* Text block:

BEGIN

Regular Member Meeting 2014 01 14
From HacDC Wiki
Time and Location
- January 14, 2014
- Called to order at ______ by ______
- Members present:
- Others present:
- Quorum met?
Approval of Previous Meeting's Minutes
- Ahmed Aden. Retrieving our myDAQ and myDSP from Eric, as well as introducing me to an instructor trying to learn and share electronic design expertise.
- "condew". Sorting through the LCD panels in the workshop.
- Dan Barlow. Lots of help on lots of things, really awesome person, always a joy to see.
- haxwithaxe. Confirming MiniVNA purchase.
- Julia Longtin (aka. juri). Added even more to the $1k worth of our thick aluminum extrusions.
- Katie Bechtold. Continuing to serve as our treasurer, promptly doing an excellent job.
- Sharad Satsangi. Getting involved in more biohacking work again.
- Zach. Brought all the right expertise, tools, materials and enthusiasm to build the basement shelves.
- Various members on the mailing list for constructive criticism regarding the new shelves.
Vice President's Report
- influenza ftl
- minivna extension purchased
- grand canyon observed
- heard a journalist on the kojo show (wamu) casually refer to hackers in a good way.

END

* Data for analysis:
BEGIN

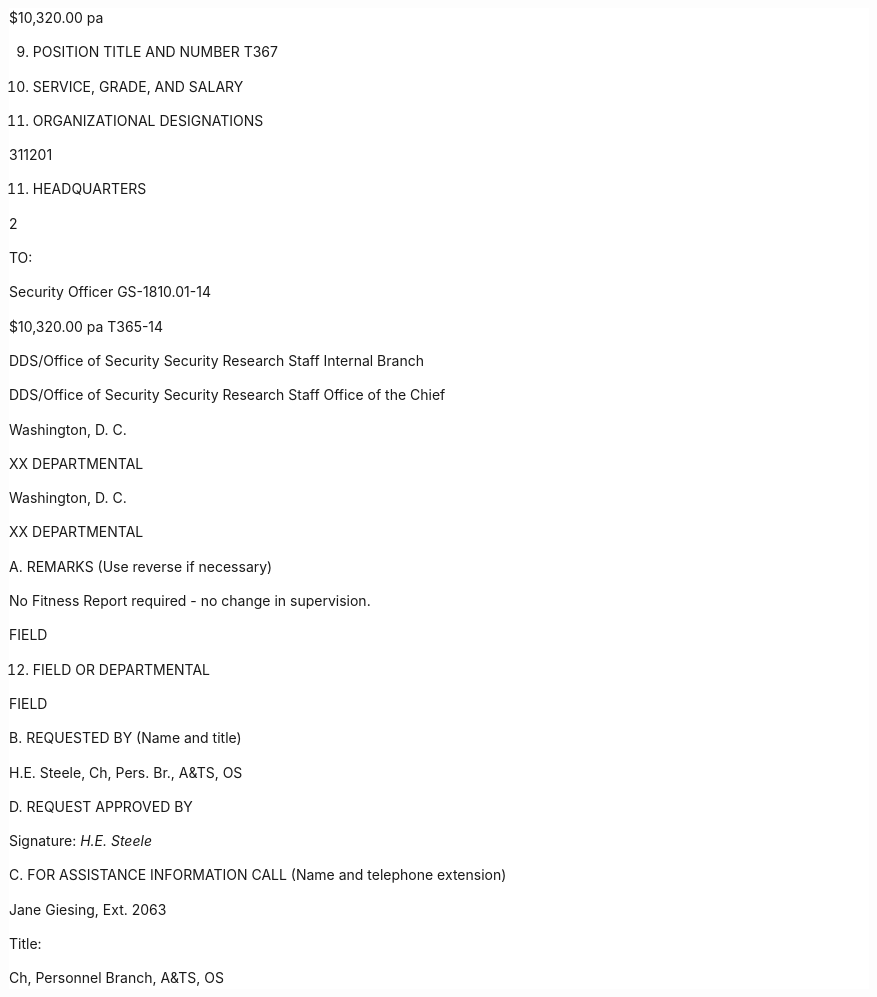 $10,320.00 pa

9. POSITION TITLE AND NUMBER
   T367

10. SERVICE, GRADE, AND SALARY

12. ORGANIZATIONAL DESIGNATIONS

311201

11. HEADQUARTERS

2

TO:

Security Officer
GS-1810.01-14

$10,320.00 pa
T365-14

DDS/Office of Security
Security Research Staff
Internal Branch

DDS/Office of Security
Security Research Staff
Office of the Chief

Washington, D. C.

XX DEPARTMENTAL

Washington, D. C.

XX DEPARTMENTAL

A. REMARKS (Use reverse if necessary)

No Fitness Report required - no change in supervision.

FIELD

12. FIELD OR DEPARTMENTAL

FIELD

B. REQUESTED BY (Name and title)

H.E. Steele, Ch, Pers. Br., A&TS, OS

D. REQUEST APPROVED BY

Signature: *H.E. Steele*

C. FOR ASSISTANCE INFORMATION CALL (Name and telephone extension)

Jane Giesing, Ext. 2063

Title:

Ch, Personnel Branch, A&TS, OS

END

* Task requirements:
Retype the HacDC meeting minutes from above word for word, from start to finish.

* Finished task:
Regular Member Meeting 2014 01 14
From HacDC Wiki
Time and Location
- January 14, 2014
- Called to order at ______ by ______
- Members present:
- Others present:
- Quorum met?
Approval of Previous Meeting's Minutes
- Ahmed Aden. Retrieving our myDAQ and myDSP from Eric, as well as introducing me to an instructor trying to learn and share electronic design expertise.
- "condew". Sorting through the LCD panels in the workshop.
- Dan Barlow. Lots of help on lots of things, really awesome person, always a joy to see.
- haxwithaxe. Confirming MiniVNA purchase.
- Julia Longtin (aka. juri). Added even more to the $1k worth of our thick aluminum extrusions.
- Katie Bechtold. Continuing to serve as our treasurer, promptly doing an excellent job.
- Sharad Satsangi. Getting involved in more biohacking work again.
- Zach. Brought all the right expertise, tools, materials and enthusiasm to build the basement shelves.
- Various members on the mailing list for constructive criticism regarding the new shelves.
Vice President's Report
- influenza ftl
- minivna extension purchased
- grand canyon observed
- heard a journalist on the kojo show (wamu) casually refer to hackers in a good way.